Les élections législatives qui ont eu lieu en avril et mai pour le renouvellement du Majlis confirment la prédominance de la tendance progressiste du clergé, dont les principaux chefs de file sont l'hodjatoleslam Rafsandjani et le Premier ministre Moussavi, ainsi que l'échec spectaculaire de certains des représentants du clan des conservateurs. En décidant de solliciter en août la confiance du nouveau Majlis, alors qu'une telle procédure n'est pas prévue par la Constitution islamique, le Premier ministre a voulu donner une plus grande liberté de manœuvre au gouvernement, qui était obligé, au cours de la précédente législature, de guerroyer en permanence contre ses détracteurs installés au Parlement.

Après avoir éliminé du Majlis les six députés du groupe des libéraux de Mehdi Bazargan qui, soumis à de multiples pressions, ont boycotté la consultation électorale, les deux principales tendances du clergé se trouvent désormais face à face et semblent avoir engagé les grandes manœuvres en vue de la bataille pour la succession de l'imam Khomeiny, qui a eu, vers la mi-juillet, une grave alerte cardiaque.

La guerre du Golfe

15 février : Mettant fin à une relative accalmie de près de trois mois, les forces iraniennes lancent une attaque massive sur le front du centre, dans le saillant de Mehran. Cette opération, présentée comme la cinquième phase de l'offensive Aurore déclenchée au printemps 1983, est suivie, le 21 février, d'une nouvelle attaque de plus grande envergure dans les secteurs de Bostan et de Qournah (Aurore VI), dont l'objectif semble être de couper la route Bagdad-Bassorah sur plusieurs points.
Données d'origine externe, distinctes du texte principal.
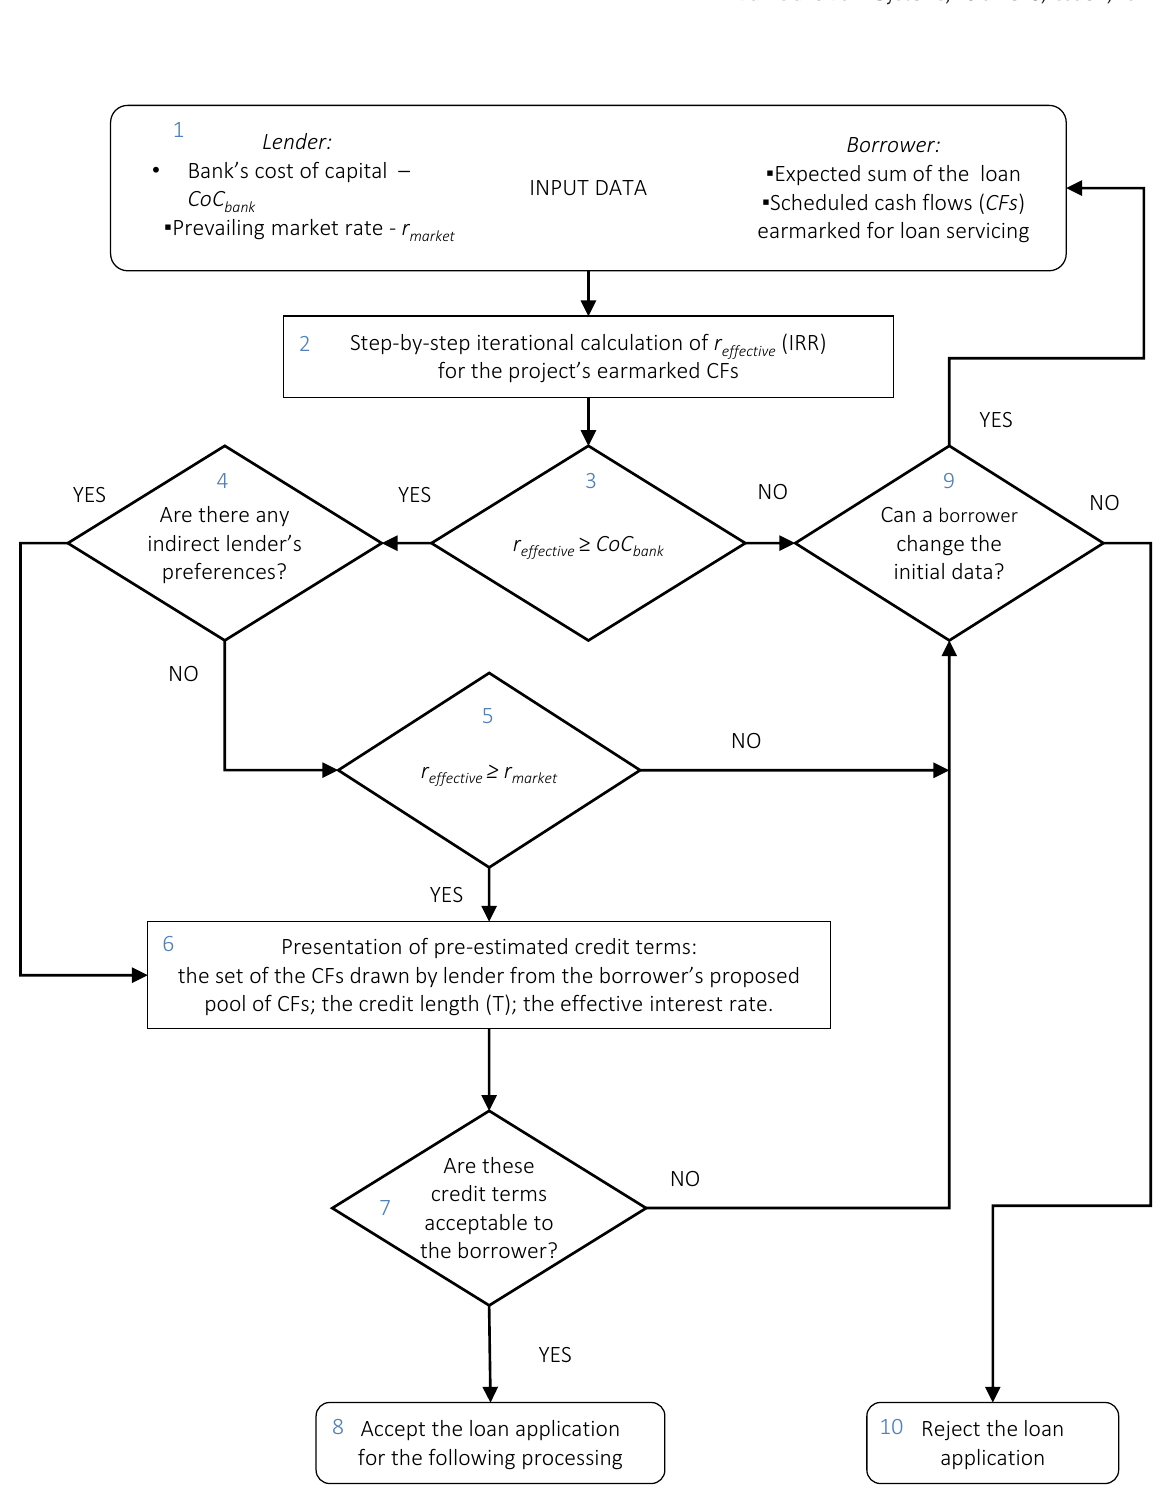
Figure 2. Preliminary evaluation of the loan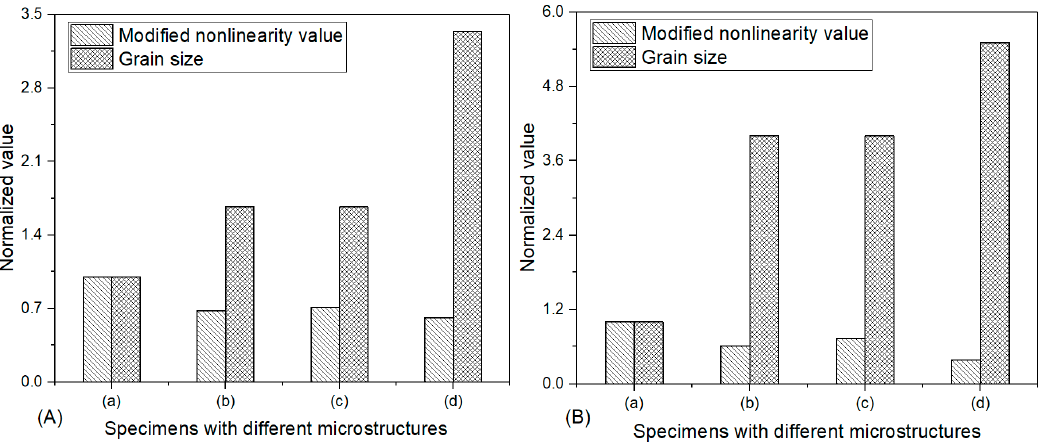
Figure 9. Variations of acoustic nonlinear response ( 𝛽̅ (cid:3030) ) in ( A ) copper and ( B ) brass with different microstructures.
20 mars : Fin de l'opération Aurore VI qui n'a guère été concluante, puisqu'elle n'a abouti qu'à la création, au prix de lourdes pertes, d'une tête de pont localisée à l'intérieur du territoire iraqien, dans la région des marais à Majnoun, une presqu'île artificielle d'environ 60 km2, dont le sous-sol recèle le sixième des réserves pétrolières de l'Iraq.